_Extrait de texte:_
-.-.-

Ufarte-Aragonés, paire la Victoire

Toujours ensemble. Comme sur la photo. Comme il y a encore quelques années, quand ils se cherchaient constamment sur le terrain. Luis Aragonés, milieu de terrain capable de s’inviter dans la surface adverse, et José Armando Ufarte, ailier rapide et technique, ont affolé tous les défenseurs espagnols dans les années 1970. Plus tard, ils ont été le sélectionneur et l’adjoint qui ont changé à jamais l’histoire de la Roja avec le sacre à l’UEFA EURO 2008.

"J’ai mis une seule condition. Je lui ai dit : ‘Je vais avec grand plaisir avec toi en équipe nationale, mais je vais te dire tout ce que je pense. Ensuite, ce sera à toi de décider. Si tu vas dans mon sens, tant mieux. Et si tu vas dans le sens contraire, je te soutiendrai à mort quand même, mais d’abord, je veux que tu m’écoutes". Aragonés en a rigolé avant d’accepter la condition de son ami. Ufarte sourit encore aujourd’hui à l’évocation de ce souvenir.

Nous sommes en juillet 2004 et l’Espagne vient de dire adieu à l’EURO portugais dès le premier tour. Le sage de Hortaleza se voit proposer le poste de sélectionneur et il a souhaité se reposer sur son vieux camarade, qui dirige depuis sept ans les équipes nationales de jeunes et qui a remporté deux titres européens et un mondial avec les U-20. Il a déjà eu entre ses mains les Iker Casillas, Sergio Ramos, Cesc Fábregas… ou Andrés Iniesta, à qui il avait demandé après ses débuts, à 15 ans, de travailler davantage son physique que la technique, où il était déjà largement au-dessus de la moyenne.

-.-.-

Entrées de données enregistrées:
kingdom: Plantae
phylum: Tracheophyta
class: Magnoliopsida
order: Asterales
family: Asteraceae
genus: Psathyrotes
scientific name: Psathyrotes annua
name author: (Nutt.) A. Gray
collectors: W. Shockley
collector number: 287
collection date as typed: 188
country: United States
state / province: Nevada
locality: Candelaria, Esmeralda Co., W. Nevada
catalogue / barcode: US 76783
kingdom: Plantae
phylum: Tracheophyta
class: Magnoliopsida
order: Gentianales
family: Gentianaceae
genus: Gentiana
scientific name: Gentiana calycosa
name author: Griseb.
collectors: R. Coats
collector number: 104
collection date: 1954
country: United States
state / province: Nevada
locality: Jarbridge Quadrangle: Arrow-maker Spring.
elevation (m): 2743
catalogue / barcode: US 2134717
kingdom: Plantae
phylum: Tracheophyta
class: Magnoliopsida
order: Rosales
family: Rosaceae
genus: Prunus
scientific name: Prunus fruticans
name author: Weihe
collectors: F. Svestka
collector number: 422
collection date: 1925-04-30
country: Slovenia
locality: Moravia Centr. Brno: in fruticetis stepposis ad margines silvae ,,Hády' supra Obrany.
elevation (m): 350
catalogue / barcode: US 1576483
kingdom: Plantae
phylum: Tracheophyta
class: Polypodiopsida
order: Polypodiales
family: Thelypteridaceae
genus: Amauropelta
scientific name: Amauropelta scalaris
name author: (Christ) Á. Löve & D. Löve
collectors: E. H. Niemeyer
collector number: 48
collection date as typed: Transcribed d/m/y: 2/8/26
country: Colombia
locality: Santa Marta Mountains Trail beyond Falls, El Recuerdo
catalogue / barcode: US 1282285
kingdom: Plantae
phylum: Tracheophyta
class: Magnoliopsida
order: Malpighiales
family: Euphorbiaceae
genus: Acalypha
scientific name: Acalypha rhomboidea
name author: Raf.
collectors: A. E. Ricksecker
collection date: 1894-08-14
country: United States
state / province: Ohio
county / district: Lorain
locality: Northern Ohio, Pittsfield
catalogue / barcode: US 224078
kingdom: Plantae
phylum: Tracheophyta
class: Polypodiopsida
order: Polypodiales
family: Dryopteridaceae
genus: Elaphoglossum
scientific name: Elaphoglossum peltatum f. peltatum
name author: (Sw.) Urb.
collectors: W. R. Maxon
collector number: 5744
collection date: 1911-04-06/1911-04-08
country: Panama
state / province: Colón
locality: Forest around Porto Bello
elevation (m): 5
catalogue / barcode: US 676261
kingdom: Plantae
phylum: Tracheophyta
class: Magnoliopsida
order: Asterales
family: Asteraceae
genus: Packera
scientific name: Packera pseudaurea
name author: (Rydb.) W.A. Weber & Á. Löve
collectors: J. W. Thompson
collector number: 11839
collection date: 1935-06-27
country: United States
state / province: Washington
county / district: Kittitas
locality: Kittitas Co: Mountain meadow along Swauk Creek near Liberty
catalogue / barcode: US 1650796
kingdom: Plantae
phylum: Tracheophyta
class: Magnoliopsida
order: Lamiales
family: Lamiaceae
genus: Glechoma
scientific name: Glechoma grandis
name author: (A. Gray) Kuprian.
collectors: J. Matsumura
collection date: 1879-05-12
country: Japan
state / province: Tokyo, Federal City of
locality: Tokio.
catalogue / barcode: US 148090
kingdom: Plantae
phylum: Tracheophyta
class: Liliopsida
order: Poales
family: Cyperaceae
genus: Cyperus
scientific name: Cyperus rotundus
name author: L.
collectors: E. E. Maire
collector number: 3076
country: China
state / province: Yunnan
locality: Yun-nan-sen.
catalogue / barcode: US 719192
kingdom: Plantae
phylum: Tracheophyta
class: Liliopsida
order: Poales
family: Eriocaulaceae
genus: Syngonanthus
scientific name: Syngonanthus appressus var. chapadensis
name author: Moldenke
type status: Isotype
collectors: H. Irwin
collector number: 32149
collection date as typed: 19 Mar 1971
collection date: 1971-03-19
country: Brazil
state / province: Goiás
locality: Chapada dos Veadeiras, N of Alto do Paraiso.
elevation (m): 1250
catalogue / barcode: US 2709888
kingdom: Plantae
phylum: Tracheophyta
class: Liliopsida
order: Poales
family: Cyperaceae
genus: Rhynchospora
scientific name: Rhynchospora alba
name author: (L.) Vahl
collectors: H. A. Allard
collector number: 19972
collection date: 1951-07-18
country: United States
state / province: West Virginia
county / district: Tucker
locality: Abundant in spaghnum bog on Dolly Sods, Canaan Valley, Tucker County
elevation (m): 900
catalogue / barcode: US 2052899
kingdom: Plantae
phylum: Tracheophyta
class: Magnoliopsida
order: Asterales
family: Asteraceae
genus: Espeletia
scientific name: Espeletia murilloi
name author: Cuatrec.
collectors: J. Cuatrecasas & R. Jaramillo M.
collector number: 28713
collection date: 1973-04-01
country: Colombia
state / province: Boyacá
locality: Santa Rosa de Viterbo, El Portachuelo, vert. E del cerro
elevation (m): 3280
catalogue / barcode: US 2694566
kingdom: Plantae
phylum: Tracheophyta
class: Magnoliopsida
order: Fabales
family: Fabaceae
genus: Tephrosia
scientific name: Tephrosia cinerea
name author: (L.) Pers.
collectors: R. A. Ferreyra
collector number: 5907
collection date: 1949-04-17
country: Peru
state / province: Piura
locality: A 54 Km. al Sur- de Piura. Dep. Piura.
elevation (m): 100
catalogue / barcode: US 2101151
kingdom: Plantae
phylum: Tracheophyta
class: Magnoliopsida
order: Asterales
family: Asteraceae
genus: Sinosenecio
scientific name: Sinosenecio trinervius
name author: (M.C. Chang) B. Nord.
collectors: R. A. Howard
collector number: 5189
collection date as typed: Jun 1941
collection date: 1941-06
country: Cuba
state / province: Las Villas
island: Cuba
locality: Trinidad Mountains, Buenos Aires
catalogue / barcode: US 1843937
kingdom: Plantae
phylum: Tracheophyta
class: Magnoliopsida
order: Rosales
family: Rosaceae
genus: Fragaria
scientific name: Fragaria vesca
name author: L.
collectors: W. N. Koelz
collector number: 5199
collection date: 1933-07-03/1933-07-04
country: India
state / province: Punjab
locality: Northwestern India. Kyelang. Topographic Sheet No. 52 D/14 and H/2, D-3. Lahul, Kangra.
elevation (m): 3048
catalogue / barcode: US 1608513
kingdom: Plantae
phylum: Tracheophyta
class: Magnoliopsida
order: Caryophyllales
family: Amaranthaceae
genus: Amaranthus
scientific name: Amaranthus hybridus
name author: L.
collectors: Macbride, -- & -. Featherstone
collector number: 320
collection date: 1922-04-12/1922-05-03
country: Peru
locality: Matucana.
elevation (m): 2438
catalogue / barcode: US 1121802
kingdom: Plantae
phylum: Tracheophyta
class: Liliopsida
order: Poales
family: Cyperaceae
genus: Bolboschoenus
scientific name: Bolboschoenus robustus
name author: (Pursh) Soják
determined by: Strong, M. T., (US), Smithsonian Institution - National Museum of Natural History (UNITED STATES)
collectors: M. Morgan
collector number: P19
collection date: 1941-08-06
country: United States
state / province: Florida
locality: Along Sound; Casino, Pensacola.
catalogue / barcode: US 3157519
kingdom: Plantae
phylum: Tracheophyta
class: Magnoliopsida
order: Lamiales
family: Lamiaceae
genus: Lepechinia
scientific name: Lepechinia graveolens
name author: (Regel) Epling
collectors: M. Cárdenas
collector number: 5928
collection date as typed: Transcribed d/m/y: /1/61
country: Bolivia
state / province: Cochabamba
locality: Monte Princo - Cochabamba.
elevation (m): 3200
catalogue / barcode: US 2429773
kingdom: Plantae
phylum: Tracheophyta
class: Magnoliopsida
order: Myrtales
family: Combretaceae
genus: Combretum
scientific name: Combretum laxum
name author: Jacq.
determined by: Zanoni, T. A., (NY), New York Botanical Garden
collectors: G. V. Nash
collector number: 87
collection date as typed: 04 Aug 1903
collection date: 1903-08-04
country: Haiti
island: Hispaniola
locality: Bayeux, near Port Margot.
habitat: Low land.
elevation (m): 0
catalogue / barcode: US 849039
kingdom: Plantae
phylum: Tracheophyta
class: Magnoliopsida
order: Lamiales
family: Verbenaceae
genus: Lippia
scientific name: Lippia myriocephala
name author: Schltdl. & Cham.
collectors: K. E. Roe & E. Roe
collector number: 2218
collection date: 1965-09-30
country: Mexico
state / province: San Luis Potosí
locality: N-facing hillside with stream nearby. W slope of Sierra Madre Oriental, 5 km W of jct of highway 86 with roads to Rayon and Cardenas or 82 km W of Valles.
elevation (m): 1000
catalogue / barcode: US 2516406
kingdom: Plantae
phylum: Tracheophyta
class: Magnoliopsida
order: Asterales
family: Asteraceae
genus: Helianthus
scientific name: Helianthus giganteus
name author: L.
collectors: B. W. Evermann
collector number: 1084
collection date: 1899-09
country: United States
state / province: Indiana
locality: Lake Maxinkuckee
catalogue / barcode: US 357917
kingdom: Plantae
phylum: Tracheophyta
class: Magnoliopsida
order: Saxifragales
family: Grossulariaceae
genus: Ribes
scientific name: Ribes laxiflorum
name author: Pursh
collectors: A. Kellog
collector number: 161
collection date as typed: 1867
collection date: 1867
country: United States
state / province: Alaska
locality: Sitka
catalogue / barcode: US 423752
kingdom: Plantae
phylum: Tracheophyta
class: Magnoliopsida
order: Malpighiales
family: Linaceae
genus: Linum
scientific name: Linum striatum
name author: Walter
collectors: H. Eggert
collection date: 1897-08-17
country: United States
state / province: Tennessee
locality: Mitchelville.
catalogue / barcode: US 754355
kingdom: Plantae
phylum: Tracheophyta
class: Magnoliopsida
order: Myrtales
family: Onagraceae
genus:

-.-.-

_Problèmes à résoudre:_
a – Dans le texte sur Ufarte et Aragonés, depuis combien d'années Ufarte dirige-t-il les équipes nationales de jeunes lorsque le poste de sélectionneur est proposé à Aragonés ?
b – Modifiez les entrées depuis la ligne contenant « order: Saxifragales » jusqu'à la fin des entrées. Remplacez « locality » par « site » et recopiez ce passage en laissant tout le reste intact.

_Liste des réponses:_
a – Depuis sept ans.

b –
order: Saxifragales
family: Grossulariaceae
genus: Ribes
scientific name: Ribes laxiflorum
name author: Pursh
collectors: A. Kellog
collector number: 161
collection date as typed: 1867
collection date: 1867
country: United States
state / province: Alaska
site: Sitka
catalogue / barcode: US 423752
kingdom: Plantae
phylum: Tracheophyta
class: Magnoliopsida
order: Malpighiales
family: Linaceae
genus: Linum
scientific name: Linum striatum
name author: Walter
collectors: H. Eggert
collection date: 1897-08-17
country: United States
state / province: Tennessee
site: Mitchelville.
catalogue / barcode: US 754355
kingdom: Plantae
phylum: Tracheophyta
class: Magnoliopsida
order: Myrtales
family: Onagraceae
genus:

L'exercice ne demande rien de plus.